I remember I crossed Vauxhall Bridge and stood for a time watching the huge black shapes in the darkness under the gas-works.A shoal of coal barges lay indistinctly on the darkly shining mud and water below, and a colossal crane was perpetually hauling up coal into mysterious blacknesses above, and dropping the empty clutch back to the barges.Just one or two minute black featureless figures of men toiled amidst these monster shapes.They did not seem to be controlling them but only moving about among them.These gas-works have a big chimney that belches a lurid flame into the night, a livid shivering bluish flame, shot with strange crimson streaks....

On the other side of Lambeth Bridge broad stairs go down to the lapping water of the river; the lower steps are luminous under the lamps and one treads unwarned into thick soft Thames mud.They seem to be purely architectural steps, they lead nowhere, they have an air of absolute indifference to mortal ends.

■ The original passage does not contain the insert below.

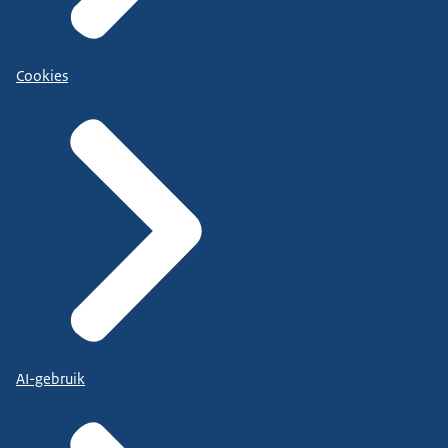
Cookies
AI-gebruik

Those shapes and large inhuman places--for all of mankind that one sees at night about Lambeth is minute and pitiful beside the industrial monsters that snort and toil there--mix up inextricably with my memories of my first days as a legislator.Black figures drift by me, heavy vans clatter, a newspaper rough tears by on a motor bicycle, and presently, on the Albert Embankment, every seat has its one or two outcasts huddled together and slumbering.

"These things come, these things go," a whispering voice urged upon me, "as once those vast unmeaning Saurians whose bones encumber museums came and went rejoicing noisily in fruitless lives."...

Fruitless lives!--was that the truth of it all?...

Later I stood within sight of the Houses of Parliament in front of the colonnades of St Thomas's Hospital.I leant on the parapet close by a lamp-stand of twisted dolphins--and I prayed!

I remember the swirl of the tide upon the water, and how a string of barges presently came swinging and bumping round as high-water turned to ebb.That sudden change of position and my brief perplexity at it, sticks like a paper pin through the substance of my thoughts.It was then I was moved to prayer.I prayed that night that life might not be in vain, that in particular I might not live in vain.I prayed for strength and faith, that the monstrous blundering forces in life might not overwhelm me, might not beat me back to futility and a meaningless acquiescence in existent things.

I knew myself for the weakling I was, I knew that nevertheless it was set for me to make such order as I could out of these disorders, and my task cowed me, gave me at the thought of it a sense of yielding feebleness.

"Break me, O God," I prayed at last, "disgrace me, torment me, destroy me as you will, but save me from self-complacency and little interests and little successes and the life that passes like the shadow of a dream."